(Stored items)
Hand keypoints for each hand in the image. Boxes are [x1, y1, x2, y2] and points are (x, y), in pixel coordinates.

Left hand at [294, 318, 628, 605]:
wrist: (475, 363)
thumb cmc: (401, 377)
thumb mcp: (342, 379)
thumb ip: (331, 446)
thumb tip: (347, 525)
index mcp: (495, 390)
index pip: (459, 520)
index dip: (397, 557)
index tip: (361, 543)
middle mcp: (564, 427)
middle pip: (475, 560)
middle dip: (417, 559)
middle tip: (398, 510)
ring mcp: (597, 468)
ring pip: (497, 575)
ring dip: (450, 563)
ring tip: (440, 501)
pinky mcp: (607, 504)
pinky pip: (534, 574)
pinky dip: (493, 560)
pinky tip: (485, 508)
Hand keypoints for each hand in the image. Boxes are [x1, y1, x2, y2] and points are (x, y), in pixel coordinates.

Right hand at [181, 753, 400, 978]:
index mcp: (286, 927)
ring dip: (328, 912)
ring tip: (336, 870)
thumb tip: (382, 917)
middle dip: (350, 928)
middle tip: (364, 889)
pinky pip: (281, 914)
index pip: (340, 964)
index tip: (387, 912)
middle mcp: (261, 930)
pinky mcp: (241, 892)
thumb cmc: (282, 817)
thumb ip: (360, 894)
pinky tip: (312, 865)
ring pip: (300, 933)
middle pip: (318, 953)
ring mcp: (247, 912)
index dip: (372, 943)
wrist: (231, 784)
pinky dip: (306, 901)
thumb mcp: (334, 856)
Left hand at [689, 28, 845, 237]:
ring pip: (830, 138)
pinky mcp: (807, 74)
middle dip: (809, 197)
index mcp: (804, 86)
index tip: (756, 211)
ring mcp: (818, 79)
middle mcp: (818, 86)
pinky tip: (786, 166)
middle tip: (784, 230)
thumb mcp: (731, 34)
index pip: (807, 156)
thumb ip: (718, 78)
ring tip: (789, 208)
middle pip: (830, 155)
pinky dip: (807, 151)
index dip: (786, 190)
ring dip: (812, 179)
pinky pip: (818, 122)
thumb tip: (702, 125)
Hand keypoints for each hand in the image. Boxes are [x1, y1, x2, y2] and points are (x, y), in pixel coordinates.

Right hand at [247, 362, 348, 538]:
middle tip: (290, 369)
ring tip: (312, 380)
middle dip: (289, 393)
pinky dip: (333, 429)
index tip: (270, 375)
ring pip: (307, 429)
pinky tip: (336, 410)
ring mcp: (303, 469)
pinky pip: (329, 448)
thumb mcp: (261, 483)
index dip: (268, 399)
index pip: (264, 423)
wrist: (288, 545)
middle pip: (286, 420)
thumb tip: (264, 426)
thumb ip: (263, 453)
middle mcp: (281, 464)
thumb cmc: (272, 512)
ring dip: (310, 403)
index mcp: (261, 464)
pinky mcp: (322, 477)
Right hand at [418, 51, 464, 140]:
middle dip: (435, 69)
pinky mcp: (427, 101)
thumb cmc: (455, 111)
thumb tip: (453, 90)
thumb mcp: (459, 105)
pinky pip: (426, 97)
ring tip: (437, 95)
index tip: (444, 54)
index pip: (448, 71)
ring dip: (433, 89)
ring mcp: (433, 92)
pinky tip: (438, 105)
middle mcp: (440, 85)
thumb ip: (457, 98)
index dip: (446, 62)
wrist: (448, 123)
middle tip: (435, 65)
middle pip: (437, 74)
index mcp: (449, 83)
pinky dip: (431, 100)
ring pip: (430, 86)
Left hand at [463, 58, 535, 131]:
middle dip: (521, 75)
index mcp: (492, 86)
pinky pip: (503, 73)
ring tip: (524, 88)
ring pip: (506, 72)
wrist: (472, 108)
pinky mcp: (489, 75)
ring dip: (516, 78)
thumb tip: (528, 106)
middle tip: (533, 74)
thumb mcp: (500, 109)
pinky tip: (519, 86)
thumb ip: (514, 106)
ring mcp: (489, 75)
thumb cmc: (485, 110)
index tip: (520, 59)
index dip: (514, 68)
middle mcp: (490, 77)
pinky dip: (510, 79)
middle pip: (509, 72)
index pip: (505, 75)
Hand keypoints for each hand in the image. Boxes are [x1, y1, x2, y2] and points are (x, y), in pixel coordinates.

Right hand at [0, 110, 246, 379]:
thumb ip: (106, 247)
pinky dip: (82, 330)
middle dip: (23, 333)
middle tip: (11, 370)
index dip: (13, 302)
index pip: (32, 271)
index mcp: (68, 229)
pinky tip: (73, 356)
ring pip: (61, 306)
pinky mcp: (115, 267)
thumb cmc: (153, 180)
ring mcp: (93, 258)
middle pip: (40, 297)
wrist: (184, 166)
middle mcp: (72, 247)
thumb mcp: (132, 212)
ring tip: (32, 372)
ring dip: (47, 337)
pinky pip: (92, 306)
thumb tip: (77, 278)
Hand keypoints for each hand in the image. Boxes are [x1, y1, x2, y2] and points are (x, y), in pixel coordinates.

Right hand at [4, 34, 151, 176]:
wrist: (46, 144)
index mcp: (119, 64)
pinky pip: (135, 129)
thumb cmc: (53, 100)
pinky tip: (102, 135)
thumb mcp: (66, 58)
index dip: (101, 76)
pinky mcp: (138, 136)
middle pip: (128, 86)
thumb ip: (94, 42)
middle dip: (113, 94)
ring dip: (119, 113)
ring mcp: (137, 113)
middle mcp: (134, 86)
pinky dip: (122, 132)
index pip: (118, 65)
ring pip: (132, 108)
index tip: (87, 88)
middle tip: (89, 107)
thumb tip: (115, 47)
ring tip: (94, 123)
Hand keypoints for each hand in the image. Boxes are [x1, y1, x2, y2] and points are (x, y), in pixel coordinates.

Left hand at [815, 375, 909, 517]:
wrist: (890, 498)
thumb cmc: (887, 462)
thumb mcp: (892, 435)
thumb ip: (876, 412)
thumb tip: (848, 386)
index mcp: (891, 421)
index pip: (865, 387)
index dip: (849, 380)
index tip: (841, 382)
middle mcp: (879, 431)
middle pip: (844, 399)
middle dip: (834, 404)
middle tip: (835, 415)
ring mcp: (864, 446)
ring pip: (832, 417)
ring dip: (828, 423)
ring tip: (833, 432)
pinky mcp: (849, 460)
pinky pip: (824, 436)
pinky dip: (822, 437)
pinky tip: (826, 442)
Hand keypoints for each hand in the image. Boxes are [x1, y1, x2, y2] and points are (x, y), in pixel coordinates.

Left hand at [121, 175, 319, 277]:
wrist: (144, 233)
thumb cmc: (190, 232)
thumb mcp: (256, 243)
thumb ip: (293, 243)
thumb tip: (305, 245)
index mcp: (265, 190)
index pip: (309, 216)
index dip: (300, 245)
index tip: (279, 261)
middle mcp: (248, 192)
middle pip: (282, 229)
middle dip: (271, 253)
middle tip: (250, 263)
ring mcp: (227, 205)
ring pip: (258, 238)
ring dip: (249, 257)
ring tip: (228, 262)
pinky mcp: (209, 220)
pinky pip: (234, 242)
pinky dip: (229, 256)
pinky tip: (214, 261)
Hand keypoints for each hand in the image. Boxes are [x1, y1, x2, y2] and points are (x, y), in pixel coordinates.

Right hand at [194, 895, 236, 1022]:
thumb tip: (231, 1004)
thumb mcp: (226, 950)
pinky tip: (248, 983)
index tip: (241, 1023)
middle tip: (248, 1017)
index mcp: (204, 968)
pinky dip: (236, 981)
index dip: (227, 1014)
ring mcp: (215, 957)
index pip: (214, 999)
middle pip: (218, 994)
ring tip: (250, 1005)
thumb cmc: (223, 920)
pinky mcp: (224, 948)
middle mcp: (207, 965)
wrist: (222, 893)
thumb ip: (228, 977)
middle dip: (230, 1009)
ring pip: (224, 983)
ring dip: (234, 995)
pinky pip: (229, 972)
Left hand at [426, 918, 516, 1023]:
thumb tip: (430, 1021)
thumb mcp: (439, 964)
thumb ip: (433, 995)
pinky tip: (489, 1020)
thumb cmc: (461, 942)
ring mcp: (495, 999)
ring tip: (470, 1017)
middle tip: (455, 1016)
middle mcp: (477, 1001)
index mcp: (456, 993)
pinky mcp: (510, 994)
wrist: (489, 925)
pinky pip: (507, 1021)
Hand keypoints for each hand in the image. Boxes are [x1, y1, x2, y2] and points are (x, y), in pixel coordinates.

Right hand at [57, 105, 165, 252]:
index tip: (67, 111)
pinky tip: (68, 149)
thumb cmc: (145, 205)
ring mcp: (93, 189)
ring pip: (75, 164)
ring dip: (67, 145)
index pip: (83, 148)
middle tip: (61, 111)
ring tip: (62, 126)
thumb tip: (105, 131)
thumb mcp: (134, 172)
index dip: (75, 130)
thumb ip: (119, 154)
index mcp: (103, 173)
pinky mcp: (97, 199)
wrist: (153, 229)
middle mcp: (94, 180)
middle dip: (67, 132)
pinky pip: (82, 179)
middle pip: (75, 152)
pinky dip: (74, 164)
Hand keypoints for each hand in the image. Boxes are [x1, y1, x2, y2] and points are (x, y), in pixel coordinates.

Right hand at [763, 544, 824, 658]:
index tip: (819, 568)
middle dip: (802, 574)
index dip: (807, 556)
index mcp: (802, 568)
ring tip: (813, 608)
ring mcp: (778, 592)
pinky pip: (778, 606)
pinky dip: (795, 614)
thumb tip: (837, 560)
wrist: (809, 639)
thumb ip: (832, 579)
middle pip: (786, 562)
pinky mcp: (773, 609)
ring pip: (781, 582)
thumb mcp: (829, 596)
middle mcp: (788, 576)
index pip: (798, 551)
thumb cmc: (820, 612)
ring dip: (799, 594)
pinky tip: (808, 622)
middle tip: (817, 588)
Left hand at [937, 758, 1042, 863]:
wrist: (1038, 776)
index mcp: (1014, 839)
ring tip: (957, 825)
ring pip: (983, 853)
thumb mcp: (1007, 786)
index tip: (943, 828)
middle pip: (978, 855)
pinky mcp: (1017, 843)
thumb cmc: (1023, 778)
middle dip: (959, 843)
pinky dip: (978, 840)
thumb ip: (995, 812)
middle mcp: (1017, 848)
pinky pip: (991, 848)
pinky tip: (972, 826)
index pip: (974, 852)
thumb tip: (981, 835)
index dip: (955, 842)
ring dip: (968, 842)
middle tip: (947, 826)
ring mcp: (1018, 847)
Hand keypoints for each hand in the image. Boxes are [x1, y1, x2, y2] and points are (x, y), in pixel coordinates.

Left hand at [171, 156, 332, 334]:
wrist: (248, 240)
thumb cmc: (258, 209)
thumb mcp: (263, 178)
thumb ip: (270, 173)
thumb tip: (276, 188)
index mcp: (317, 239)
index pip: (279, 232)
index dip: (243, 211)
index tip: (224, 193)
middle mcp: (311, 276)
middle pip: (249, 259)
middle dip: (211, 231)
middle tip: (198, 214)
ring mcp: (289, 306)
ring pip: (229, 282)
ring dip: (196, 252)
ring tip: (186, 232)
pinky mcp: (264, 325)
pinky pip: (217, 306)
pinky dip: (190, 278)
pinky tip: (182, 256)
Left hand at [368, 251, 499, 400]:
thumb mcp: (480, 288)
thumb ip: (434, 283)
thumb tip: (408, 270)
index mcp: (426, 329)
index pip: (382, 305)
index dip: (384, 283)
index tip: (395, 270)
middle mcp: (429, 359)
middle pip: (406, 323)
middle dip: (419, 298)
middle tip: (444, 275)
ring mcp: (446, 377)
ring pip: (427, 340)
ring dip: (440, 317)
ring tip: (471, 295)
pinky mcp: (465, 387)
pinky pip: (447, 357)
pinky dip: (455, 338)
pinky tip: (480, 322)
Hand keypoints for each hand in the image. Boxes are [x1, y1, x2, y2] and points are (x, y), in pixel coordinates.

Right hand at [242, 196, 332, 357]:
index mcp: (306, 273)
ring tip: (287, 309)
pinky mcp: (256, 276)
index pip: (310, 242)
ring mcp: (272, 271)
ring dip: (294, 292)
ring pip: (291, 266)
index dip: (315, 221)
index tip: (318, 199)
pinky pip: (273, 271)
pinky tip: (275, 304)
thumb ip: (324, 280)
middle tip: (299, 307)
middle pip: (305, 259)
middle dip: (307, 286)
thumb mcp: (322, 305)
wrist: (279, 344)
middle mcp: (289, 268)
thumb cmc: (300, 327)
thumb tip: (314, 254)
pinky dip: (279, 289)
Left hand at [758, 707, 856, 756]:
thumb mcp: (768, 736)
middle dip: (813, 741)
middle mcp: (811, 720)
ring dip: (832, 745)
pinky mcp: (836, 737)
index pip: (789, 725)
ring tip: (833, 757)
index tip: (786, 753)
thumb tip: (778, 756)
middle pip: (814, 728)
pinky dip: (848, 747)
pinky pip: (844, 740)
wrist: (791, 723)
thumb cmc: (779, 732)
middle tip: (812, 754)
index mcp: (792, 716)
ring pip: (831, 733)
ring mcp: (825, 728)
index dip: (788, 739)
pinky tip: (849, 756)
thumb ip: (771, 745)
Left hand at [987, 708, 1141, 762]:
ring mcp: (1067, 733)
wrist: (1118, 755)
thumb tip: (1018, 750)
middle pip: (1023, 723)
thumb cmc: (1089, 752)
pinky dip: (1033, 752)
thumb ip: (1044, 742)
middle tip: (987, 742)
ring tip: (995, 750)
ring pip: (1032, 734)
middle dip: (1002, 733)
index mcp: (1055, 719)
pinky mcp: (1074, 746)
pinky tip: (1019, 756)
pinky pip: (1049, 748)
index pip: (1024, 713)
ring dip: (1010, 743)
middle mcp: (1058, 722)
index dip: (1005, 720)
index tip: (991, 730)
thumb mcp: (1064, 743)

#### Aim of the exercise
Could you restate, word for word, the lines above from the one with "pinky pip: (273, 271)" to the one with "thumb tip: (314, 254)", both included?

#### Output below
pinky pip: (273, 271)
pinky tip: (275, 304)
thumb ip: (324, 280)
middle tip: (299, 307)
middle pip: (305, 259)
middle dip: (307, 286)
thumb mcp: (322, 305)
wrist: (279, 344)
middle mcp: (289, 268)
thumb cmc: (300, 327)
thumb tip: (314, 254)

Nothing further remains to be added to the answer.